THE number of people switching energy provider – gas or electricity – fell to just two per cent in the second quarter of this year, from three per cent in 2012, the lowest since records began in 2003, with consumers apparently refusing to exercise their sovereignty despite rocketing prices – or so official figures from the department of energy and climate change (DECC) would suggest.
But Moneysupermarket’s results yesterday paint a very different picture. The price comparison website said its revenues in the first weeks of October had shot up by 25 per cent compared to a year ago as customers raced to switch.

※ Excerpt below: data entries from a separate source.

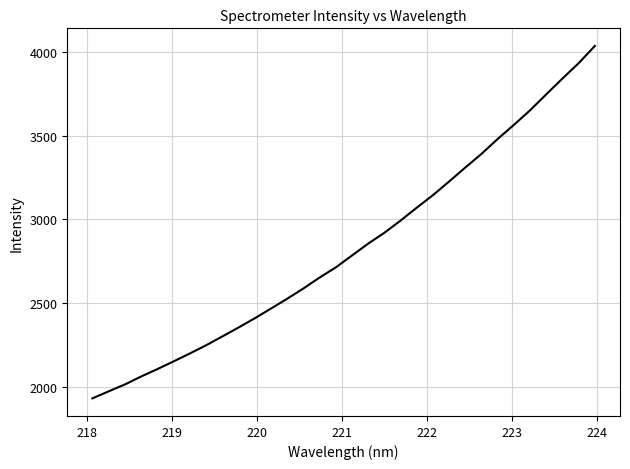

How many distinct data groups are displayed?

1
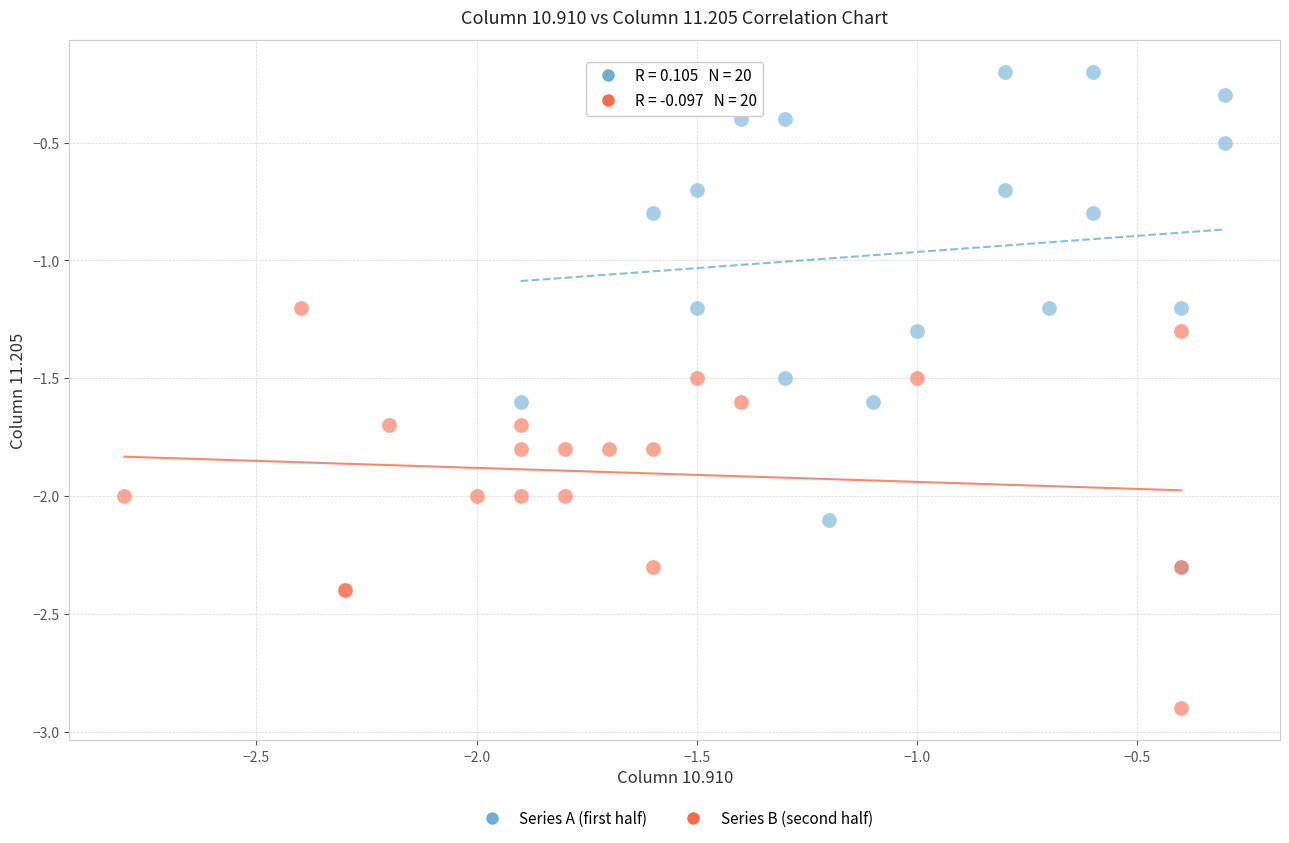

Which series contains the lowest Y value?

Series B (second half)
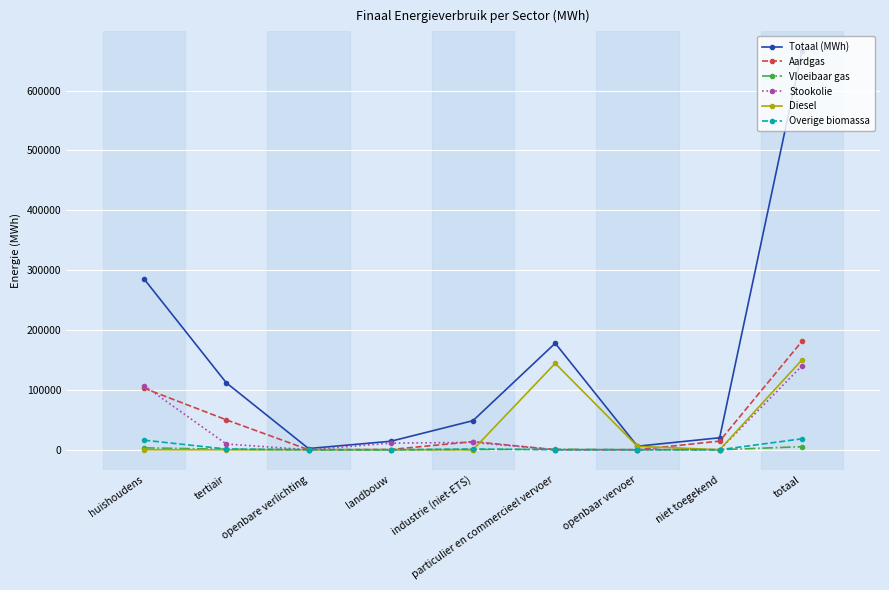

What is the maximum value for Aardgas?

181027.1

Since Labour leader Ed Miliband pledged at the end of September that he would freeze energy prices until 2017 if elected, the UK’s big six energy providers have been at the centre of a row over rising bills, with politicians from all sides attacking the price hikes and calling for reform. The message seems to be sinking in, and consumers are voting with their feet.
It’s great news for companies like Moneysupermarket.com, whose shares shot up by more than 15 per cent yesterday, but also for the likes of First Utility – the firm Miliband switched to last year after receiving a particularly unwelcome bill.
Until DECC releases its next round of statistics at the end of December, we’re unlikely to know whether the rush to change providers was a momentary blip or the start of a real change in what consumers are now demanding from energy firms. In the meantime though, an unexpected source has given the big six plenty to think about.